:: RECORDED DATA ::

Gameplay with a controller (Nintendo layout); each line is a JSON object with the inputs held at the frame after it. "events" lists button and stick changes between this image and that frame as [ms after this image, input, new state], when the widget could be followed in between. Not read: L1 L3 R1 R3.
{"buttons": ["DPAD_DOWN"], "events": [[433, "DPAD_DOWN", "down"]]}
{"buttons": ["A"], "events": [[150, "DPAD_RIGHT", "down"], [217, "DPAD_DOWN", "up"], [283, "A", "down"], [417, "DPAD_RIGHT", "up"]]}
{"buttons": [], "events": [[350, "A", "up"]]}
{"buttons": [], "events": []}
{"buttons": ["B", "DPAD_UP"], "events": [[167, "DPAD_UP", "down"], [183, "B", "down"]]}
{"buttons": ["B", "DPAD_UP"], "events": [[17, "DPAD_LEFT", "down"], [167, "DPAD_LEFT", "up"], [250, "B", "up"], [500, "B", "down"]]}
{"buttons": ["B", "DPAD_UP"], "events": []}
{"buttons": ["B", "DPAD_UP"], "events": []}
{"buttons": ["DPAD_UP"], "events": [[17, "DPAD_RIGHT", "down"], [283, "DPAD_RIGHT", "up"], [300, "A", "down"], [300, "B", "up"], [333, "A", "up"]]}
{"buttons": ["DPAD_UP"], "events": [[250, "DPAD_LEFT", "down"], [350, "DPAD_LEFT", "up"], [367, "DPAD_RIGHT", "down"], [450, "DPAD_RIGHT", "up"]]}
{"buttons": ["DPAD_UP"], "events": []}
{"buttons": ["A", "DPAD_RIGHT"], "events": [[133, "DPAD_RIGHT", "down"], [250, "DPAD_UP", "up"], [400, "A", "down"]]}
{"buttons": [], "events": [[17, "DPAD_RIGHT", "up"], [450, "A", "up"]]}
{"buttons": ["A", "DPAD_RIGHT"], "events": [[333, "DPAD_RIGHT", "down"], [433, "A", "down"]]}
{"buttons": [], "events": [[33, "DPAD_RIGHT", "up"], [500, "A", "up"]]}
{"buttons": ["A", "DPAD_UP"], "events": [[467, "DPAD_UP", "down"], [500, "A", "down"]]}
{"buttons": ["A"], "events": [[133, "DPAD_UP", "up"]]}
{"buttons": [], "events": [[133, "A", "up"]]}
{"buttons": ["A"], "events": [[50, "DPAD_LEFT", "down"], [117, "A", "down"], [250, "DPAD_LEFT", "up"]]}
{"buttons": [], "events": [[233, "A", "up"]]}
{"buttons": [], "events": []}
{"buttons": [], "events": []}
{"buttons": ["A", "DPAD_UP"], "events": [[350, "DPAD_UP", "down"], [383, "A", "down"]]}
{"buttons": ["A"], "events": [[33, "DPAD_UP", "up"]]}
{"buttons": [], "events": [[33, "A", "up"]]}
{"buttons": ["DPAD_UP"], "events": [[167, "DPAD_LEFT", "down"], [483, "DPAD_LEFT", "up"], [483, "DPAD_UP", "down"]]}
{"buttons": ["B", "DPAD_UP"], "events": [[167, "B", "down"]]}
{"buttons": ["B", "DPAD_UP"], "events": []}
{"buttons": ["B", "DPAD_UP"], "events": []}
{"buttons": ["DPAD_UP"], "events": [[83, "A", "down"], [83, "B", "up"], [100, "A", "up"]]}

:::

Return every line above exactly.

Gameplay with a controller (Nintendo layout); each line is a JSON object with the inputs held at the frame after it. "events" lists button and stick changes between this image and that frame as [ms after this image, input, new state], when the widget could be followed in between. Not read: L1 L3 R1 R3.
{"buttons": ["DPAD_DOWN"], "events": [[433, "DPAD_DOWN", "down"]]}
{"buttons": ["A"], "events": [[150, "DPAD_RIGHT", "down"], [217, "DPAD_DOWN", "up"], [283, "A", "down"], [417, "DPAD_RIGHT", "up"]]}
{"buttons": [], "events": [[350, "A", "up"]]}
{"buttons": [], "events": []}
{"buttons": ["B", "DPAD_UP"], "events": [[167, "DPAD_UP", "down"], [183, "B", "down"]]}
{"buttons": ["B", "DPAD_UP"], "events": [[17, "DPAD_LEFT", "down"], [167, "DPAD_LEFT", "up"], [250, "B", "up"], [500, "B", "down"]]}
{"buttons": ["B", "DPAD_UP"], "events": []}
{"buttons": ["B", "DPAD_UP"], "events": []}
{"buttons": ["DPAD_UP"], "events": [[17, "DPAD_RIGHT", "down"], [283, "DPAD_RIGHT", "up"], [300, "A", "down"], [300, "B", "up"], [333, "A", "up"]]}
{"buttons": ["DPAD_UP"], "events": [[250, "DPAD_LEFT", "down"], [350, "DPAD_LEFT", "up"], [367, "DPAD_RIGHT", "down"], [450, "DPAD_RIGHT", "up"]]}
{"buttons": ["DPAD_UP"], "events": []}
{"buttons": ["A", "DPAD_RIGHT"], "events": [[133, "DPAD_RIGHT", "down"], [250, "DPAD_UP", "up"], [400, "A", "down"]]}
{"buttons": [], "events": [[17, "DPAD_RIGHT", "up"], [450, "A", "up"]]}
{"buttons": ["A", "DPAD_RIGHT"], "events": [[333, "DPAD_RIGHT", "down"], [433, "A", "down"]]}
{"buttons": [], "events": [[33, "DPAD_RIGHT", "up"], [500, "A", "up"]]}
{"buttons": ["A", "DPAD_UP"], "events": [[467, "DPAD_UP", "down"], [500, "A", "down"]]}
{"buttons": ["A"], "events": [[133, "DPAD_UP", "up"]]}
{"buttons": [], "events": [[133, "A", "up"]]}
{"buttons": ["A"], "events": [[50, "DPAD_LEFT", "down"], [117, "A", "down"], [250, "DPAD_LEFT", "up"]]}
{"buttons": [], "events": [[233, "A", "up"]]}
{"buttons": [], "events": []}
{"buttons": [], "events": []}
{"buttons": ["A", "DPAD_UP"], "events": [[350, "DPAD_UP", "down"], [383, "A", "down"]]}
{"buttons": ["A"], "events": [[33, "DPAD_UP", "up"]]}
{"buttons": [], "events": [[33, "A", "up"]]}
{"buttons": ["DPAD_UP"], "events": [[167, "DPAD_LEFT", "down"], [483, "DPAD_LEFT", "up"], [483, "DPAD_UP", "down"]]}
{"buttons": ["B", "DPAD_UP"], "events": [[167, "B", "down"]]}
{"buttons": ["B", "DPAD_UP"], "events": []}
{"buttons": ["B", "DPAD_UP"], "events": []}
{"buttons": ["DPAD_UP"], "events": [[83, "A", "down"], [83, "B", "up"], [100, "A", "up"]]}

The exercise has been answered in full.